§ Job
Copy out all of the rows below word for word.

··········

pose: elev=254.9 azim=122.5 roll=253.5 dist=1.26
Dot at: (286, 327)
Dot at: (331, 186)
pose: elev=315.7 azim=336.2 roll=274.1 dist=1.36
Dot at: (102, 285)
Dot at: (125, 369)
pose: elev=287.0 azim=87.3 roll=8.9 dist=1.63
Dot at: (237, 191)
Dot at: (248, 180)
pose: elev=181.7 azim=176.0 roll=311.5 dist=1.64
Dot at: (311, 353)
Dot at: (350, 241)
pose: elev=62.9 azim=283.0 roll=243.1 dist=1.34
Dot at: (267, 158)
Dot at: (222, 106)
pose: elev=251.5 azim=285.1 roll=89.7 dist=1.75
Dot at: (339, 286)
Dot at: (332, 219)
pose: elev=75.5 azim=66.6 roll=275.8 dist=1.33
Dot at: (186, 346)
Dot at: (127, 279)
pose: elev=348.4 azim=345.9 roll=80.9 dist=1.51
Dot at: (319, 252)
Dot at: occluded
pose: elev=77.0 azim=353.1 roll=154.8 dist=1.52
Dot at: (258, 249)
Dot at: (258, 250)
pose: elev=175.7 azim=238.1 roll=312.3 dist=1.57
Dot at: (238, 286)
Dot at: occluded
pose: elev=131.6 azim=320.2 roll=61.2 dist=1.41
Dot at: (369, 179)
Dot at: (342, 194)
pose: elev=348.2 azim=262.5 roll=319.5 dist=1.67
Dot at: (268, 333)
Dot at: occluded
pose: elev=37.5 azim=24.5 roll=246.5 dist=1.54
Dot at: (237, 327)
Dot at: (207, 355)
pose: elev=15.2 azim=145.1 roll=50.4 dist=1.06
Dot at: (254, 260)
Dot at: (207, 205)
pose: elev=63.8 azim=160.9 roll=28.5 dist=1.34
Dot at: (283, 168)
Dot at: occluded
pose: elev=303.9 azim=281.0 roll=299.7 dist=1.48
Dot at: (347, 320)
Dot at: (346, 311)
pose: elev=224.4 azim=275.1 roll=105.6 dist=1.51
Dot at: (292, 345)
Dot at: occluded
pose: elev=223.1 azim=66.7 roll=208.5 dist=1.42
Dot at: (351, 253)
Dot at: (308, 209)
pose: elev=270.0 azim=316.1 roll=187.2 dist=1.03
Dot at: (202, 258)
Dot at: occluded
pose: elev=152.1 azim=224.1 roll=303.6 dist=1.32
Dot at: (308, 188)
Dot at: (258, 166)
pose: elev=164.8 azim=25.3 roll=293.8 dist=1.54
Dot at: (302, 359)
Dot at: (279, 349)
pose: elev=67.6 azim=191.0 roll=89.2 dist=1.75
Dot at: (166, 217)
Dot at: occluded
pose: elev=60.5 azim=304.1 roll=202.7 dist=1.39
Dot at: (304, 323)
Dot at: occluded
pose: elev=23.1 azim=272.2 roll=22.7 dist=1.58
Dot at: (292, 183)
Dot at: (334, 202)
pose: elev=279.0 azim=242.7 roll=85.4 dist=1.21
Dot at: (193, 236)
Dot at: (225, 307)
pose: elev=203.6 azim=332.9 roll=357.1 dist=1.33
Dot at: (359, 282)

··········

§ Answer to the exercise
pose: elev=254.9 azim=122.5 roll=253.5 dist=1.26
Dot at: (286, 327)
Dot at: (331, 186)
pose: elev=315.7 azim=336.2 roll=274.1 dist=1.36
Dot at: (102, 285)
Dot at: (125, 369)
pose: elev=287.0 azim=87.3 roll=8.9 dist=1.63
Dot at: (237, 191)
Dot at: (248, 180)
pose: elev=181.7 azim=176.0 roll=311.5 dist=1.64
Dot at: (311, 353)
Dot at: (350, 241)
pose: elev=62.9 azim=283.0 roll=243.1 dist=1.34
Dot at: (267, 158)
Dot at: (222, 106)
pose: elev=251.5 azim=285.1 roll=89.7 dist=1.75
Dot at: (339, 286)
Dot at: (332, 219)
pose: elev=75.5 azim=66.6 roll=275.8 dist=1.33
Dot at: (186, 346)
Dot at: (127, 279)
pose: elev=348.4 azim=345.9 roll=80.9 dist=1.51
Dot at: (319, 252)
Dot at: occluded
pose: elev=77.0 azim=353.1 roll=154.8 dist=1.52
Dot at: (258, 249)
Dot at: (258, 250)
pose: elev=175.7 azim=238.1 roll=312.3 dist=1.57
Dot at: (238, 286)
Dot at: occluded
pose: elev=131.6 azim=320.2 roll=61.2 dist=1.41
Dot at: (369, 179)
Dot at: (342, 194)
pose: elev=348.2 azim=262.5 roll=319.5 dist=1.67
Dot at: (268, 333)
Dot at: occluded
pose: elev=37.5 azim=24.5 roll=246.5 dist=1.54
Dot at: (237, 327)
Dot at: (207, 355)
pose: elev=15.2 azim=145.1 roll=50.4 dist=1.06
Dot at: (254, 260)
Dot at: (207, 205)
pose: elev=63.8 azim=160.9 roll=28.5 dist=1.34
Dot at: (283, 168)
Dot at: occluded
pose: elev=303.9 azim=281.0 roll=299.7 dist=1.48
Dot at: (347, 320)
Dot at: (346, 311)
pose: elev=224.4 azim=275.1 roll=105.6 dist=1.51
Dot at: (292, 345)
Dot at: occluded
pose: elev=223.1 azim=66.7 roll=208.5 dist=1.42
Dot at: (351, 253)
Dot at: (308, 209)
pose: elev=270.0 azim=316.1 roll=187.2 dist=1.03
Dot at: (202, 258)
Dot at: occluded
pose: elev=152.1 azim=224.1 roll=303.6 dist=1.32
Dot at: (308, 188)
Dot at: (258, 166)
pose: elev=164.8 azim=25.3 roll=293.8 dist=1.54
Dot at: (302, 359)
Dot at: (279, 349)
pose: elev=67.6 azim=191.0 roll=89.2 dist=1.75
Dot at: (166, 217)
Dot at: occluded
pose: elev=60.5 azim=304.1 roll=202.7 dist=1.39
Dot at: (304, 323)
Dot at: occluded
pose: elev=23.1 azim=272.2 roll=22.7 dist=1.58
Dot at: (292, 183)
Dot at: (334, 202)
pose: elev=279.0 azim=242.7 roll=85.4 dist=1.21
Dot at: (193, 236)
Dot at: (225, 307)
pose: elev=203.6 azim=332.9 roll=357.1 dist=1.33
Dot at: (359, 282)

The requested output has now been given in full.